The entries below should appear again in your reply, word for word.

[Records for the exercise]

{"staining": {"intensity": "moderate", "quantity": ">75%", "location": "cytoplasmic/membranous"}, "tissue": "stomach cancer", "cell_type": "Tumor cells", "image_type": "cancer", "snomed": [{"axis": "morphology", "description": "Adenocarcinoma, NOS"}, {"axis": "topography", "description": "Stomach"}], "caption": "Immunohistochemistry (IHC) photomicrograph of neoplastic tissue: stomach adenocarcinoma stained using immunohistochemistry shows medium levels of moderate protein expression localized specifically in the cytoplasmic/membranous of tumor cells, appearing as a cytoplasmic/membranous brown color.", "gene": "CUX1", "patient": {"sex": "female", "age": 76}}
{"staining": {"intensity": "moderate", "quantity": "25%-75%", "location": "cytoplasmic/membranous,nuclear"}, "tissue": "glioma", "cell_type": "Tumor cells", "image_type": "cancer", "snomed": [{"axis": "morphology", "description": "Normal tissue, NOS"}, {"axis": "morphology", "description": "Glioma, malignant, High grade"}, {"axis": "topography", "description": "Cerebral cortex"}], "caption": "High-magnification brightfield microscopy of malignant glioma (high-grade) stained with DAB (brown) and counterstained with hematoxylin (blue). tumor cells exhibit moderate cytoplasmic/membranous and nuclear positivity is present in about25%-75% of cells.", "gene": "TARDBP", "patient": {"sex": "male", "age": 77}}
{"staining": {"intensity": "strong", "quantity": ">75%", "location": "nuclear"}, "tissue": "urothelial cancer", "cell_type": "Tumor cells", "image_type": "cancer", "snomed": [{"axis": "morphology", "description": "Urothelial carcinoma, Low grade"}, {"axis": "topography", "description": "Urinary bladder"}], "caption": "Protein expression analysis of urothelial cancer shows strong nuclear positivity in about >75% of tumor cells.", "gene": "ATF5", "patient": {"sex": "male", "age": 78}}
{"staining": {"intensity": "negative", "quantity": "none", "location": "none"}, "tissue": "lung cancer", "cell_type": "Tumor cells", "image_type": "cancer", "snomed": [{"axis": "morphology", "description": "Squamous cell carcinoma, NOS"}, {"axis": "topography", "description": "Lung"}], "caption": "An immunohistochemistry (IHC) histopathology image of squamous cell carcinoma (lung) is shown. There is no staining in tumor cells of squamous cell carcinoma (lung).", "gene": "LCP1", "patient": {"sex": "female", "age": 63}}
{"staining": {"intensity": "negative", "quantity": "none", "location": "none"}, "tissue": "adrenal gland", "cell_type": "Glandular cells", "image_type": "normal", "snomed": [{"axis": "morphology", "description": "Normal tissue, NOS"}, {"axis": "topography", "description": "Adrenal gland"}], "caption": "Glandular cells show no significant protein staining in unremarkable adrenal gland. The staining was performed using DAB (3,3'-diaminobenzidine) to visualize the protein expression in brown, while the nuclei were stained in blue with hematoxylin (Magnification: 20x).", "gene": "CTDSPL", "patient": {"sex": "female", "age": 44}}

[/Records for the exercise]

- Written solution -
{"staining": {"intensity": "moderate", "quantity": ">75%", "location": "cytoplasmic/membranous"}, "tissue": "stomach cancer", "cell_type": "Tumor cells", "image_type": "cancer", "snomed": [{"axis": "morphology", "description": "Adenocarcinoma, NOS"}, {"axis": "topography", "description": "Stomach"}], "caption": "Immunohistochemistry (IHC) photomicrograph of neoplastic tissue: stomach adenocarcinoma stained using immunohistochemistry shows medium levels of moderate protein expression localized specifically in the cytoplasmic/membranous of tumor cells, appearing as a cytoplasmic/membranous brown color.", "gene": "CUX1", "patient": {"sex": "female", "age": 76}}
{"staining": {"intensity": "moderate", "quantity": "25%-75%", "location": "cytoplasmic/membranous,nuclear"}, "tissue": "glioma", "cell_type": "Tumor cells", "image_type": "cancer", "snomed": [{"axis": "morphology", "description": "Normal tissue, NOS"}, {"axis": "morphology", "description": "Glioma, malignant, High grade"}, {"axis": "topography", "description": "Cerebral cortex"}], "caption": "High-magnification brightfield microscopy of malignant glioma (high-grade) stained with DAB (brown) and counterstained with hematoxylin (blue). tumor cells exhibit moderate cytoplasmic/membranous and nuclear positivity is present in about25%-75% of cells.", "gene": "TARDBP", "patient": {"sex": "male", "age": 77}}
{"staining": {"intensity": "strong", "quantity": ">75%", "location": "nuclear"}, "tissue": "urothelial cancer", "cell_type": "Tumor cells", "image_type": "cancer", "snomed": [{"axis": "morphology", "description": "Urothelial carcinoma, Low grade"}, {"axis": "topography", "description": "Urinary bladder"}], "caption": "Protein expression analysis of urothelial cancer shows strong nuclear positivity in about >75% of tumor cells.", "gene": "ATF5", "patient": {"sex": "male", "age": 78}}
{"staining": {"intensity": "negative", "quantity": "none", "location": "none"}, "tissue": "lung cancer", "cell_type": "Tumor cells", "image_type": "cancer", "snomed": [{"axis": "morphology", "description": "Squamous cell carcinoma, NOS"}, {"axis": "topography", "description": "Lung"}], "caption": "An immunohistochemistry (IHC) histopathology image of squamous cell carcinoma (lung) is shown. There is no staining in tumor cells of squamous cell carcinoma (lung).", "gene": "LCP1", "patient": {"sex": "female", "age": 63}}
{"staining": {"intensity": "negative", "quantity": "none", "location": "none"}, "tissue": "adrenal gland", "cell_type": "Glandular cells", "image_type": "normal", "snomed": [{"axis": "morphology", "description": "Normal tissue, NOS"}, {"axis": "topography", "description": "Adrenal gland"}], "caption": "Glandular cells show no significant protein staining in unremarkable adrenal gland. The staining was performed using DAB (3,3'-diaminobenzidine) to visualize the protein expression in brown, while the nuclei were stained in blue with hematoxylin (Magnification: 20x).", "gene": "CTDSPL", "patient": {"sex": "female", "age": 44}}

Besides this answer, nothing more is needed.